[Data section]

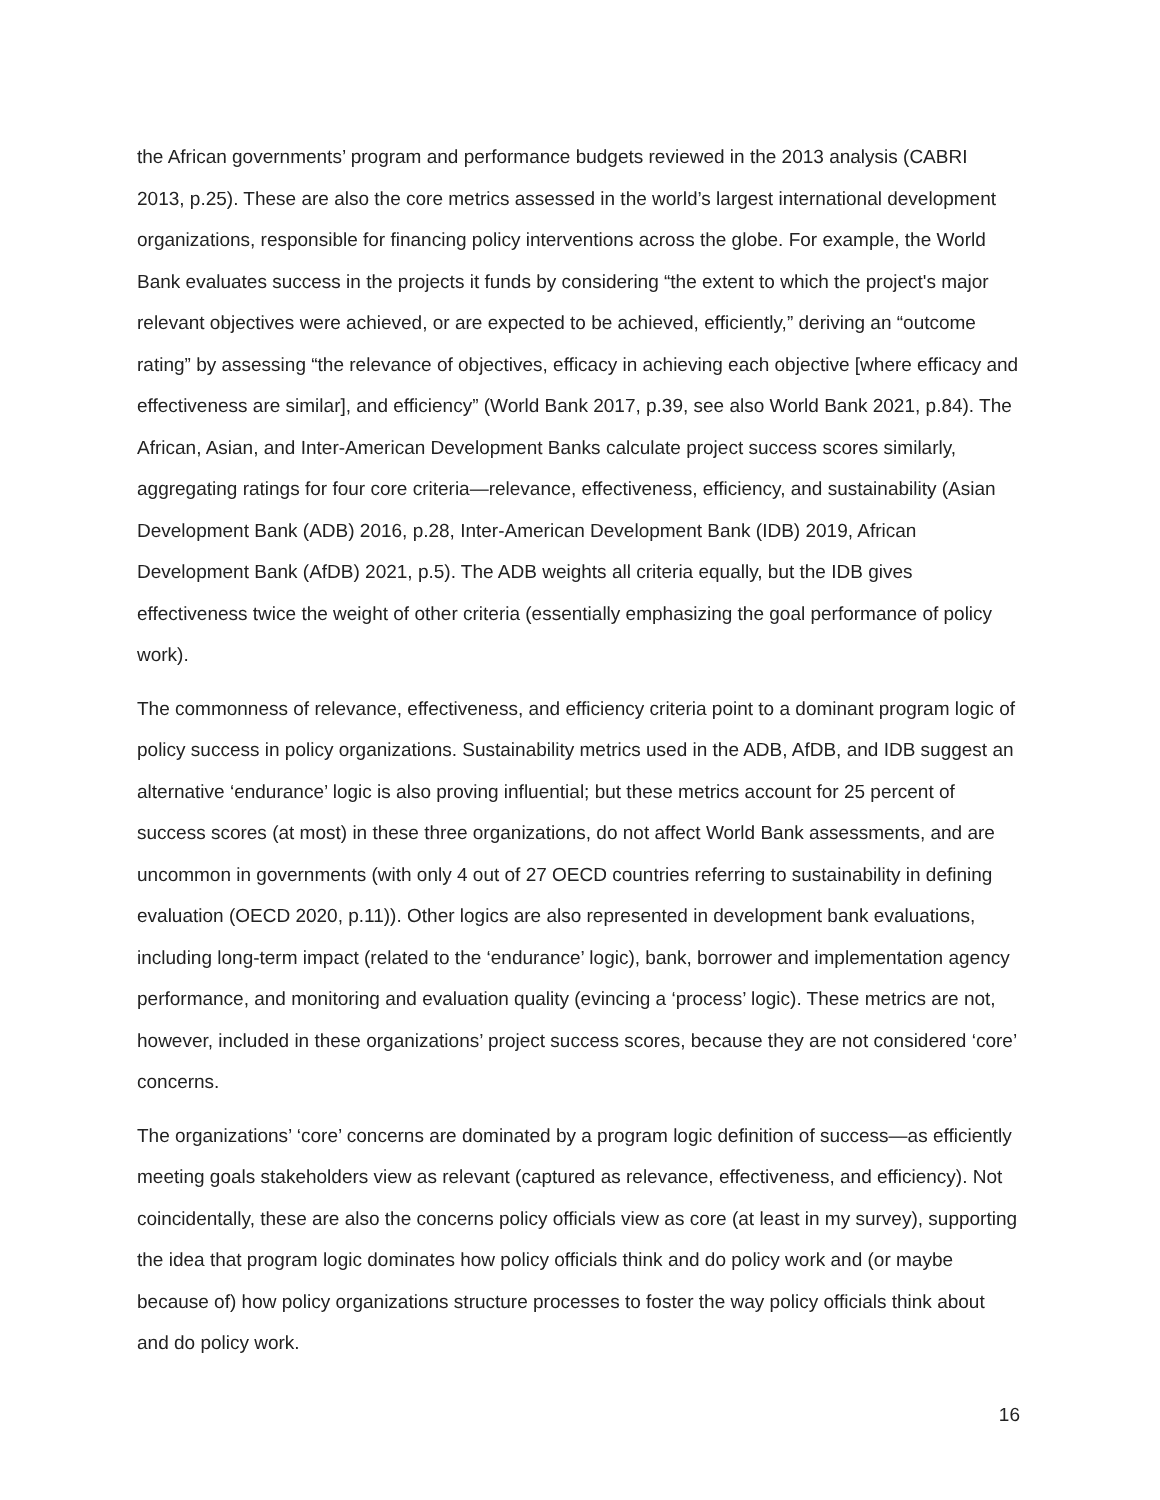the African governments’ program and performance budgets reviewed in the 2013 analysis (CABRI 2013, p.25). These are also the core metrics assessed in the world’s largest international development organizations, responsible for financing policy interventions across the globe. For example, the World Bank evaluates success in the projects it funds by considering “the extent to which the project's major relevant objectives were achieved, or are expected to be achieved, efficiently,” deriving an “outcome rating” by assessing “the relevance of objectives, efficacy in achieving each objective [where efficacy and effectiveness are similar], and efficiency” (World Bank 2017, p.39, see also World Bank 2021, p.84). The African, Asian, and Inter-American Development Banks calculate project success scores similarly, aggregating ratings for four core criteria—relevance, effectiveness, efficiency, and sustainability (Asian Development Bank (ADB) 2016, p.28, Inter-American Development Bank (IDB) 2019, African Development Bank (AfDB) 2021, p.5). The ADB weights all criteria equally, but the IDB gives effectiveness twice the weight of other criteria (essentially emphasizing the goal performance of policy work).
The commonness of relevance, effectiveness, and efficiency criteria point to a dominant program logic of policy success in policy organizations. Sustainability metrics used in the ADB, AfDB, and IDB suggest an alternative ‘endurance’ logic is also proving influential; but these metrics account for 25 percent of success scores (at most) in these three organizations, do not affect World Bank assessments, and are uncommon in governments (with only 4 out of 27 OECD countries referring to sustainability in defining evaluation (OECD 2020, p.11)). Other logics are also represented in development bank evaluations, including long-term impact (related to the ‘endurance’ logic), bank, borrower and implementation agency performance, and monitoring and evaluation quality (evincing a ‘process’ logic). These metrics are not, however, included in these organizations’ project success scores, because they are not considered ‘core’ concerns.
The organizations’ ‘core’ concerns are dominated by a program logic definition of success—as efficiently meeting goals stakeholders view as relevant (captured as relevance, effectiveness, and efficiency). Not coincidentally, these are also the concerns policy officials view as core (at least in my survey), supporting the idea that program logic dominates how policy officials think and do policy work and (or maybe because of) how policy organizations structure processes to foster the way policy officials think about and do policy work.
16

[Exercise prompt] What you produce must match the listing word for word, with no images in it.

[Task answer]
the African governments’ program and performance budgets reviewed in the 2013 analysis (CABRI 2013, p.25). These are also the core metrics assessed in the world’s largest international development organizations, responsible for financing policy interventions across the globe. For example, the World Bank evaluates success in the projects it funds by considering “the extent to which the project's major relevant objectives were achieved, or are expected to be achieved, efficiently,” deriving an “outcome rating” by assessing “the relevance of objectives, efficacy in achieving each objective [where efficacy and effectiveness are similar], and efficiency” (World Bank 2017, p.39, see also World Bank 2021, p.84). The African, Asian, and Inter-American Development Banks calculate project success scores similarly, aggregating ratings for four core criteria—relevance, effectiveness, efficiency, and sustainability (Asian Development Bank (ADB) 2016, p.28, Inter-American Development Bank (IDB) 2019, African Development Bank (AfDB) 2021, p.5). The ADB weights all criteria equally, but the IDB gives effectiveness twice the weight of other criteria (essentially emphasizing the goal performance of policy work).
The commonness of relevance, effectiveness, and efficiency criteria point to a dominant program logic of policy success in policy organizations. Sustainability metrics used in the ADB, AfDB, and IDB suggest an alternative ‘endurance’ logic is also proving influential; but these metrics account for 25 percent of success scores (at most) in these three organizations, do not affect World Bank assessments, and are uncommon in governments (with only 4 out of 27 OECD countries referring to sustainability in defining evaluation (OECD 2020, p.11)). Other logics are also represented in development bank evaluations, including long-term impact (related to the ‘endurance’ logic), bank, borrower and implementation agency performance, and monitoring and evaluation quality (evincing a ‘process’ logic). These metrics are not, however, included in these organizations’ project success scores, because they are not considered ‘core’ concerns.
The organizations’ ‘core’ concerns are dominated by a program logic definition of success—as efficiently meeting goals stakeholders view as relevant (captured as relevance, effectiveness, and efficiency). Not coincidentally, these are also the concerns policy officials view as core (at least in my survey), supporting the idea that program logic dominates how policy officials think and do policy work and (or maybe because of) how policy organizations structure processes to foster the way policy officials think about and do policy work.
16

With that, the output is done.